De son côté, le député du parti au pouvoir Contrat civil Artur Hovhannisyan, qui rappelle les attaques contre l’Arménie en 2021 et 2022 ainsi que le silence de l’OTSC, affirme qu’Erevan ne s’inquiète pas d’une éventuelle évolution vers un scénario de sanctions.
« De facto, nous n’entretenons pratiquement aucune relation concrète avec l’OTSC sur le terrain. Autrement dit, l’OTSC n’est pas le garant de notre sécurité. Si quelque chose devait arriver, ce n’est pas l’OTSC qui viendrait assurer notre sécurité : l’expérience l’a déjà démontré. Nous nous trouvons donc déjà dans la situation que vous évoquez : de facto, nous ne sommes pas membres actifs d’une organisation avec laquelle nous n’entretenons pratiquement aucune relation, mais nous assurons notre sécurité et développons nos capacités de défense. Quant à ce qui se passera à l’avenir, nous laisserons l’avenir en décider », a déclaré Hovhannisyan.
Dans le même temps, l’Arménie n’a pas engagé de procédure officielle de retrait de l’OTSC, se contentant jusqu’à présent de répondre de manière générale que les décisions seraient prises en temps voulu.

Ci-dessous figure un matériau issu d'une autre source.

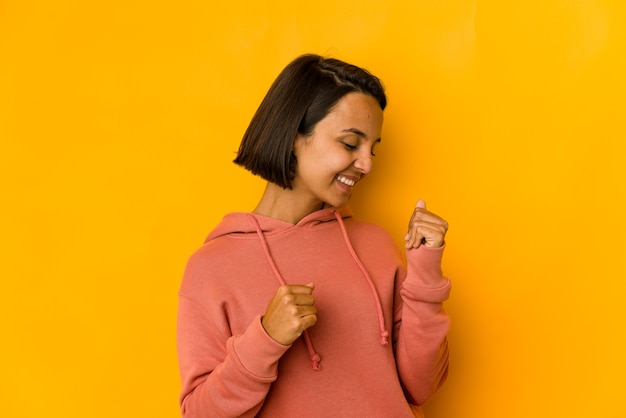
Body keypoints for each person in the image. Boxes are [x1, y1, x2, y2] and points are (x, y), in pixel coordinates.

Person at [177, 54, 451, 418]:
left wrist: (426, 277)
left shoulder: (374, 244)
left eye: (373, 148)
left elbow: (421, 385)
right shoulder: (212, 268)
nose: (367, 164)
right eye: (351, 144)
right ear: (293, 136)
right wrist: (265, 339)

« Ils déclarent avoir gelé leurs relations avec cette organisation, alors qu’un tel régime n’est pas prévu par la Charte de l’OTSC. Autrement dit, un État membre a placé l’organisation dans une situation incompréhensible, que l’organisation elle-même doit désormais examiner. S’ils sont mécontents de l’OTSC, une question se pose : pourquoi ne la quittent-ils pas ? Qu’ils déposent une demande et disent qu’ils ne veulent plus faire partie de cette organisation. Ils créent une situation incompréhensible, une crise. L’Arménie crée inutilement des problèmes avec presque toutes les organisations internationales », a déclaré le député d’opposition Edgar Ghazaryan.
Le député d’opposition Edgar Ghazaryan affirme également ne pas être convaincu par les arguments d’Erevan selon lesquels l’OTSC n’aurait pas rempli ses obligations en 2021 et 2022 en n’envoyant pas de troupes pour défendre l’intégrité territoriale d’un pays allié face aux attaques de l’Azerbaïdjan.
« Comment l’OTSC pourrait-elle reconnaître les frontières de l’Arménie si l’Arménie elle-même doit connaître ses propres frontières ? Supposons maintenant qu’il existe certaines tensions entre l’Ukraine et la Biélorussie, qui sont deux États voisins. Si l’Ukraine attaque la Biélorussie ou qu’un conflit militaire éclate, la Biélorussie a le droit de faire appel à l’OTSC. Pour que l’OTSC puisse lui fournir une assistance, Loukachenko devrait-il demander à Pachinian où se trouvent les frontières de son propre pays ? », a déclaré Ghazaryan.
En réponse aux demandes de l’Arménie, l’OTSC avait déclaré que, tant que la frontière arméno-azerbaïdjanaise ne serait pas délimitée, l’alliance ne pouvait pas porter d’appréciation sur la situation. Par la suite, l’organisation avait proposé à Erevan le déploiement d’une mission d’observation, après l’annonce de l’installation d’une mission de surveillance de l’Union européenne à la frontière.
Outre l’Arménie et la Russie, cette alliance militaire comprend également la Biélorussie, le Kazakhstan, le Tadjikistan et le Kirghizstan, qui entretiennent tous des relations étroites avec l’Azerbaïdjan.